Anna und ich hatten am nächsten Tag ein interessantes Gespräch über »das System«, Ungerechtigkeit, Verschwörungstheorien und die Unumgänglichkeit, aber auch Fehlerhaftigkeit des Rechtsstaates, wie wir ihn in Europa kennen. Am Ende stellten wir fest, dass die teilweise auch berechtigte Jammerei über das System ja nichts verändert, und es bleib die Frage, wie das System – was immer das ist – verbessert, verändert oder wodurch es ersetzt werden kann, und vor allem wer darüber entscheiden soll, in welche Richtung es sich entwickeln soll, und welche Möglichkeiten Du als Einzelner hast, darauf Einfluss zu nehmen? Ob es allerdings in einer globalisierten Welt einen Ort gibt, an dem Du vor dem System sicher bist, wage ich zu bezweifeln – ist nicht “das System” immer das, was wir alle daraus machen?
Inspiration
Solche Gespräche regen aber zweifelsohne dazu an, über die eigenen Motivationen nachzudenken. Mit dem Boot zu reisen ist ein fester Bestandteil meines Lebens geworden, und darüber bin ich nicht nur froh, sondern auch sehr dankbar, dass ich die Gelegenheit dazu habe. Es entspricht mir. Ein solcher »Aussteiger« Plan, wie Mark ihn umzusetzen versucht, wäre für mich allerdings undenkbar. Auch wenn ich alle paar Monate mal aus Wien raus muss, auch wenn diese Intervalle bisweilen kurz erscheinen, so muss ich nach einer gewissen Zeit doch auch wieder zurück. Das hat selbst unter Betracht aller Ärgernisse und allen Stresses aber keineswegs etwas mit einer Hassliebe zu tun. Ich empfinde es vielmehr als eine Art zu leben, und kein »Urlaub«. So nehme ich auch meistens Arbeit mit auf diese Reisen, und wenn ich sie nicht mitnehme, dann bringe ich welche heim.

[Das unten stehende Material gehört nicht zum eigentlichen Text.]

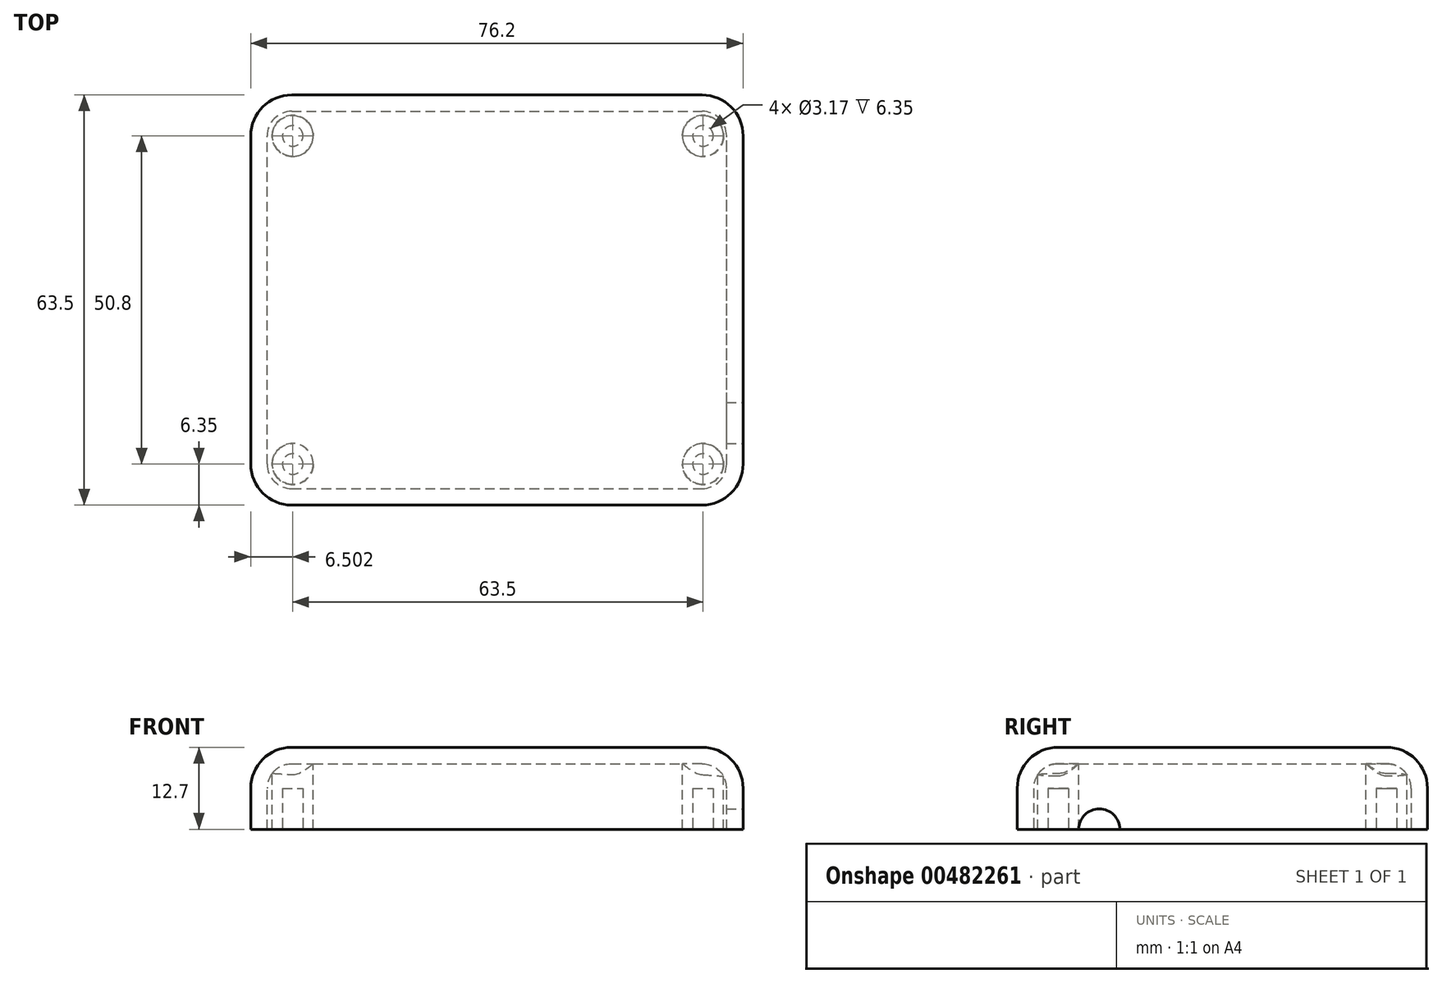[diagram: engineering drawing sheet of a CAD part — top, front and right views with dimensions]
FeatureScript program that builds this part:
annotation { "Feature Type Name" : "Feature", "Feature Type Description" : "" }
export const myFeature = defineFeature(function(context is Context, id is Id, definition is map)
    precondition{}
    {
        {
            var Q0;
            Q0=qCreatedBy(makeId("Top.planeOp"),FACE);
            var sketch = newSketch(context, id + "F0", { "sketchPlane" : qUnion([Q0])});
            skLineSegment(sketch, "E0.bottom", {"start": v(31.75, -31.75) * mm, "end": v(-31.75, -31.75) * mm});
            skLineSegment(sketch, "E0.top", {"start": v(31.75, 31.75) * mm, "end": v(-31.75, 31.75) * mm});
            skLineSegment(sketch, "E0.left", {"start": v(38.1, -25.4) * mm, "end": v(38.1, 25.4) * mm});
            skLineSegment(sketch, "E0.right", {"start": v(-38.1, -25.4) * mm, "end": v(-38.1, 25.4) * mm});
            skPoint(sketch, "E0.middle", {"position": v(0, 0) * mm});
            skPoint(sketch, "E1.visualSharp", {"position": v(-38.1, 31.75) * mm});
            skArc(sketch, "E1.filletArc", {"start": v(-31.75, 31.75) * mm, "mid": v(-36.24, 29.9) * mm, "end": v(-38.1, 25.4) * mm});
            skPoint(sketch, "E2.visualSharp", {"position": v(38.1, 31.75) * mm});
            skArc(sketch, "E2.filletArc", {"start": v(38.1, 25.4) * mm, "mid": v(36.24, 29.9) * mm, "end": v(31.75, 31.75) * mm});
            skPoint(sketch, "E3.visualSharp", {"position": v(38.1, -31.75) * mm});
            skArc(sketch, "E3.filletArc", {"start": v(31.75, -31.75) * mm, "mid": v(36.24, -29.9) * mm, "end": v(38.1, -25.4) * mm});
            skPoint(sketch, "E4.visualSharp", {"position": v(-38.1, -31.75) * mm});
            skArc(sketch, "E4.filletArc", {"start": v(-38.1, -25.4) * mm, "mid": v(-36.24, -29.9) * mm, "end": v(-31.75, -31.75) * mm});
            skSolve(sketch);
        }
        {
            var Q0;
            Q0=qSketchRegion(id+"F0",true);
            extrude(context, id + "F1", {"entities" : qUnion([Q0]), "depth" : 12.7 * mm});
        }
        {
            var Q0;
            Q0=makeQuery(id+"F1.opExtrude","CAP_FACE",FACE,{"disambiguationData":[OSD([sQuery(id+"F0.wireOp",EDGE,"E0.bottom"),sQuery(id+"F0.wireOp",EDGE,"E0.top"),sQuery(id+"F0.wireOp",EDGE,"E0.left"),sQuery(id+"F0.wireOp",EDGE,"E0.right")])],"isStart":false});
            fillet(context, id + "F2", {"entities" : qUnion([Q0]), "radius" : 6.35 * mm, "tangentPropagation" : true, "allowEdgeOverflow" : false});
        }
        {
            var Q0;
            Q0=makeQuery(id+"F1.opExtrude","CAP_FACE",FACE,{"disambiguationData":[OSD([sQuery(id+"F0.wireOp",EDGE,"E0.bottom"),sQuery(id+"F0.wireOp",EDGE,"E0.top"),sQuery(id+"F0.wireOp",EDGE,"E0.left"),sQuery(id+"F0.wireOp",EDGE,"E0.right"),sQuery(id+"F0.wireOp",EDGE,"E1.filletArc"),sQuery(id+"F0.wireOp",EDGE,"E2.filletArc"),sQuery(id+"F0.wireOp",EDGE,"E3.filletArc"),sQuery(id+"F0.wireOp",EDGE,"E4.filletArc")])],"isStart":true});
            shell(context, id + "F3", {"entities" : qUnion([Q0]), "thickness" : 2.54 * mm});
        }
        {
            var Q0;
            Q0=makeQuery(id+"F1.opExtrude","SWEPT_FACE",FACE,{"disambiguationData":[OSD([sQuery(id+"F0.wireOp",EDGE,"E0.left")])]});
            var sketch = newSketch(context, id + "F4", { "sketchPlane" : qUnion([Q0])});
            skCircle(sketch, "E5", {"center": v(-19.05, 0) * mm, "radius": 3.18 * mm});
            skSolve(sketch);
        }
        {
            var Q0;
            Q0=qSketchRegion(id+"F4",true);
            var Q1;
            {var subQ0=sQuery(id+"F0.wireOp",EDGE,"E0.right");Q1=makeQuery(id+"F3.opShell","OFFSET_FACE",FACE,{"disambiguationData":[OSD([subQ0]),TDD([makeQuery(id+"F1.opExtrude","SWEPT_FACE",FACE,{"disambiguationData":[OSD([subQ0])]})])]});}
            extrude(context, id + "F5", {"entities" : qUnion([Q0]), "operationType" : NewBodyOperationType.REMOVE, "endBound" : BoundingType.UP_TO_SURFACE, "oppositeDirection" : true, "endBoundEntityFace" : qUnion([Q1]), "depth" : 25.4 * mm});
        }
        {
            var Q0;
            Q0=makeQuery(id+"F3.opShell","OFFSET_FACE",FACE,{"disambiguationData":[OSD([sQuery(id+"F0.wireOp",EDGE,"E0.bottom"),sQuery(id+"F0.wireOp",EDGE,"E0.top"),sQuery(id+"F0.wireOp",EDGE,"E0.left"),sQuery(id+"F0.wireOp",EDGE,"E0.right"),sQuery(id+"F0.wireOp",EDGE,"E1.filletArc"),sQuery(id+"F0.wireOp",EDGE,"E2.filletArc"),sQuery(id+"F0.wireOp",EDGE,"E3.filletArc"),sQuery(id+"F0.wireOp",EDGE,"E4.filletArc")])]});
            cPlane(context, id + "F6", {"entities" : qUnion([Q0]), "cplaneType" : CPlaneType.OFFSET, "offset" : 0 * mm, "width" : 152.4 * mm, "height" : 152.4 * mm});
        }
        {
            var Q0;
            Q0=qCreatedBy(id+"F6.planeOp",FACE);
            var sketch = newSketch(context, id + "F7", { "sketchPlane" : qUnion([Q0])});
            skCircle(sketch, "E6", {"center": v(-31.6, 25.4) * mm, "radius": 3.18 * mm});
            skCircle(sketch, "E7.0.1.0", {"center": v(-31.6, -25.4) * mm, "radius": 3.18 * mm});
            skCircle(sketch, "E7.1.0.0", {"center": v(31.9, 25.4) * mm, "radius": 3.18 * mm});
            skCircle(sketch, "E7.1.1.0", {"center": v(31.9, -25.4) * mm, "radius": 3.18 * mm});
            skLineSegment(sketch, "E7.direction1", {"start": v(-31.6, 25.4) * mm, "end": v(31.9, 25.4) * mm, "construction": true});
            skLineSegment(sketch, "E7.direction2", {"start": v(-31.6, 25.4) * mm, "end": v(-31.6, -25.4) * mm, "construction": true});
            skSolve(sketch);
        }
        {
            var Q0;
            Q0=qSketchRegion(id+"F7",true);
            var Q1;
            Q1=makeQuery(id+"F1.opExtrude","CAP_FACE",FACE,{"disambiguationData":[OSD([sQuery(id+"F0.wireOp",EDGE,"E0.bottom"),sQuery(id+"F0.wireOp",EDGE,"E0.top"),sQuery(id+"F0.wireOp",EDGE,"E0.left"),sQuery(id+"F0.wireOp",EDGE,"E0.right"),sQuery(id+"F0.wireOp",EDGE,"E1.filletArc"),sQuery(id+"F0.wireOp",EDGE,"E2.filletArc"),sQuery(id+"F0.wireOp",EDGE,"E3.filletArc"),sQuery(id+"F0.wireOp",EDGE,"E4.filletArc")])],"isStart":true});
            extrude(context, id + "F8", {"entities" : qUnion([Q0]), "operationType" : NewBodyOperationType.ADD, "endBound" : BoundingType.UP_TO_SURFACE, "endBoundEntityFace" : qUnion([Q1]), "depth" : 12.7 * mm});
        }
        {
            var Q0;
            Q0=makeQuery(id+"F8.opExtrude","CAP_FACE",FACE,{"disambiguationData":[OSD([sQuery(id+"F7.wireOp",EDGE,"E6")])],"isStart":false});
            var sketch = newSketch(context, id + "F9", { "sketchPlane" : qUnion([Q0])});
            skCircle(sketch, "E8", {"center": v(-31.6, 25.4) * mm, "radius": 1.59 * mm});
            skCircle(sketch, "E9.0.1.0", {"center": v(-31.6, -25.4) * mm, "radius": 1.59 * mm});
            skCircle(sketch, "E9.1.0.0", {"center": v(31.9, 25.4) * mm, "radius": 1.59 * mm});
            skCircle(sketch, "E9.1.1.0", {"center": v(31.9, -25.4) * mm, "radius": 1.59 * mm});
            skLineSegment(sketch, "E9.direction1", {"start": v(-31.6, 25.4) * mm, "end": v(31.9, 25.4) * mm, "construction": true});
            skLineSegment(sketch, "E9.direction2", {"start": v(-31.6, 25.4) * mm, "end": v(-31.6, -25.4) * mm, "construction": true});
            skSolve(sketch);
        }
        {
            var Q0;
            Q0 = qSketchRegion(id + "F9", true);
            extrude(context, id + "F10", {"entities" : qUnion([Q0]), "operationType" : NewBodyOperationType.REMOVE, "oppositeDirection" : true, "depth" : 6.35 * mm});
        }
    });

Einen weiteren Tag später fuhr ich mit Mark zum Supermarkt, er wollte auch seine Vorräte ergänzen. Beim Plaudern im Auto stellte er fest, dass er Patagonien ja frühestens in 8–10 Monaten durchqueren könne, wenn dort wieder Sommer sei, dass er die Sprache nicht beherrsche und daher nur schwer einen Job hier finden würde, und dass er nun überlege, ob er nicht den (europäischen) Sommer als Segellehrer in den Niederlanden verbringen solle.
Global Village
Auch wenn es vielleicht ein bisschen seltsam klingt, so ist es selbst heute noch etwas besonderes, als »Seefahrer« in ein fremdes Land zu kommen. Man tritt in eine andere Art der Interaktion mit den Menschen, wird als jemand wahrgenommen, der einen gewissen Aufwand betreibt, gewissen Strapazen auf sich nimmt, um genau hierher zu kommen – dafür erhält man so etwas wie Respekt. Interessant ist aber auch, dass die Menschen in jedem Land sehr genau unterscheiden, ob Du »normal« daherkommst, also mit dem, was Du brauchst, oder von einer übertriebenen Luxusyacht steigst, deren Überfluss zwar (auch nur in manchen Fällen) hübsch anzusehen ist, aber auch viele Fragen aufwirft.
Unvergesslich diese riesige Delfinherde, die uns mitten am Atlantik mit einem enormen Geschwindigkeitsüberschuß überholt hat – Jahrmillionen alte Globalisierung, hautnah und in Echtzeit, immer in Bewegung, rund um den Globus. Wir sind die Gäste!